Write the next part of the comic-strip commentary, picking up after its final sentence.

(Beginning of Passage for review)

SosfDavidO here, and I had to throw in a classic MST3K reference for today’s strip, which makes me want to hate alter-Pete and alter-Darrin even more. Really? You want a little kid to fail? Is that what we’re supposed to take away from that smirk? Is that a smirk or are they laughing about the situation and it’s a genuine smile? Who knows!
SosfDavidO here, taking the penny tour of Batcom, Inc, along with the Little Knox Kid as he goes through orientation. Whaddya know, in today’s strip, our comic nerds are once again complaining about things like deadlines and story arc changes and edits made by the.. what’s he called again? Oh yeah, the EDITOR.
SosfDavidO here again, plodding through the week because the noose I tied to my shower head slipped off, forcing me to continue with this awful arc.

(End of Passage for review)
(Beginning of Given entries)

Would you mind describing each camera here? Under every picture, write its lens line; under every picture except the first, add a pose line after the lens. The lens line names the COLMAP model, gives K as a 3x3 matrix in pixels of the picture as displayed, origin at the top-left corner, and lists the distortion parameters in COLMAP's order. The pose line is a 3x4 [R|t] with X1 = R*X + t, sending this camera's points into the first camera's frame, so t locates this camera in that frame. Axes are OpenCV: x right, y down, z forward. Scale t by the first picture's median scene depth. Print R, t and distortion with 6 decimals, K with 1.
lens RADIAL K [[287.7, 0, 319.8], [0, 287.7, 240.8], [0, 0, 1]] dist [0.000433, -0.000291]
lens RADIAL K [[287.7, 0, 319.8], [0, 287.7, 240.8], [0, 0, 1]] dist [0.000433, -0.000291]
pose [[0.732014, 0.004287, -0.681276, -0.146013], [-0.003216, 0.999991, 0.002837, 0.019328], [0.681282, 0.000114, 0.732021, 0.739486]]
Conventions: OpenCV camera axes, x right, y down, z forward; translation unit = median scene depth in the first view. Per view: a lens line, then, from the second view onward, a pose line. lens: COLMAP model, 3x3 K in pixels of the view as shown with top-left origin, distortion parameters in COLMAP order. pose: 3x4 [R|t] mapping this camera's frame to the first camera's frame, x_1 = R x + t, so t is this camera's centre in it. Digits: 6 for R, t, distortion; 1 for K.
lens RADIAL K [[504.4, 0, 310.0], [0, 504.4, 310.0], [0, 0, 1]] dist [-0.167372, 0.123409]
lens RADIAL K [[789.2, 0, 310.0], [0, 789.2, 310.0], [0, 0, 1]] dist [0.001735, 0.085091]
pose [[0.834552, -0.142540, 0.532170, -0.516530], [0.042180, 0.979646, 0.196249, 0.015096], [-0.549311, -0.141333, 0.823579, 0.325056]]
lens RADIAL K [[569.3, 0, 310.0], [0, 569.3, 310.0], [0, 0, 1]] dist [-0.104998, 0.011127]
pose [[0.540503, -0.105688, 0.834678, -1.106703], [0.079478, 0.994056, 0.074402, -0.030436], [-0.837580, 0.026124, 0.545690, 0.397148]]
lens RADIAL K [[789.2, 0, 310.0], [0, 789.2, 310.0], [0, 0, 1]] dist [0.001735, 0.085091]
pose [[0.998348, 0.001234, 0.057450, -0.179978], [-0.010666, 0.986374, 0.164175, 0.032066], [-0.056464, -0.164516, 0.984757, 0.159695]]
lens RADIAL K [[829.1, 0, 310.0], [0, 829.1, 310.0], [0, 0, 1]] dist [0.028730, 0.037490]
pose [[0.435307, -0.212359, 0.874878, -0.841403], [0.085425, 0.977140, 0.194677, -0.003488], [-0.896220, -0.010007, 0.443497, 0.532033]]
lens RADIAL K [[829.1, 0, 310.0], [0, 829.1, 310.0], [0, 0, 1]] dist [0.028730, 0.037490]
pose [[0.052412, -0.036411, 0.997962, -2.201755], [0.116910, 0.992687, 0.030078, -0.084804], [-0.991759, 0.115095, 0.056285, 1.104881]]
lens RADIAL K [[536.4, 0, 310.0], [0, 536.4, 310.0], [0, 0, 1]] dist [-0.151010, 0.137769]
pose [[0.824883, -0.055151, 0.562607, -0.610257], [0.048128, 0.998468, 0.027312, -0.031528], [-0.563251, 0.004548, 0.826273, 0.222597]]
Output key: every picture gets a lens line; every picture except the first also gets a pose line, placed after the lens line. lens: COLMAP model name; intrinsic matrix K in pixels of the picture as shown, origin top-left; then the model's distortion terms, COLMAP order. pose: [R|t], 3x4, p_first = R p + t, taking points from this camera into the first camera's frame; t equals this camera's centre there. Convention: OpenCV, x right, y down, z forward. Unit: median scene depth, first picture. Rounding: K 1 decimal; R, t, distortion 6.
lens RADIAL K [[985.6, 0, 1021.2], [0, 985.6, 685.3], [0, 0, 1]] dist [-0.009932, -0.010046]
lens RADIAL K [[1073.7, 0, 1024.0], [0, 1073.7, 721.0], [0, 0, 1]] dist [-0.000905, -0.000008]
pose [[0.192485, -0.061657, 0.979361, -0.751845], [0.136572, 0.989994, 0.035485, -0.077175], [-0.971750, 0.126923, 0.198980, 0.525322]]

(End of Given entries)

◆ Written response ◆
Ok, at least there’s dialog in today’s strip— something I can work with. It’s not like we’re watching Funky’s fat bulk heft up a hill for a week.
It looks like alternative-verse Pete and Darrin have been tasked with creating a super pet, which was all the rage in the 40s. Spongedog seems as useless and impractical of a super pet as one could get, though. Not to ask the obvious, but what if it rains!?
SonofSFDavidO here and… aw, shit, this again!? Today’s strip kicks off yet another Batom Comic’s storied history/imagined timeline/dunno what I’m the hell I’m even looking at arc.
Aside from realizing we’re in for the literary equivalent of a week-long root canal, I’m scratching my head over what Pete’s goddamn complaint is. They’re putting “more things” into the new movie? Boo hoo! Unless it’s going to be an Andy Warholesque film that shows StarBucks Jones sleeping for 8 straight hours then yeah, scripts change. I know this complaint is just to shoehorn in a sepia mess but still, complaining about doing the job you’re getting paid for is pretty lame, Mr. Hollywood.
Ha ha ha, the first line Darin’s had all week and Pete immediately steps on it!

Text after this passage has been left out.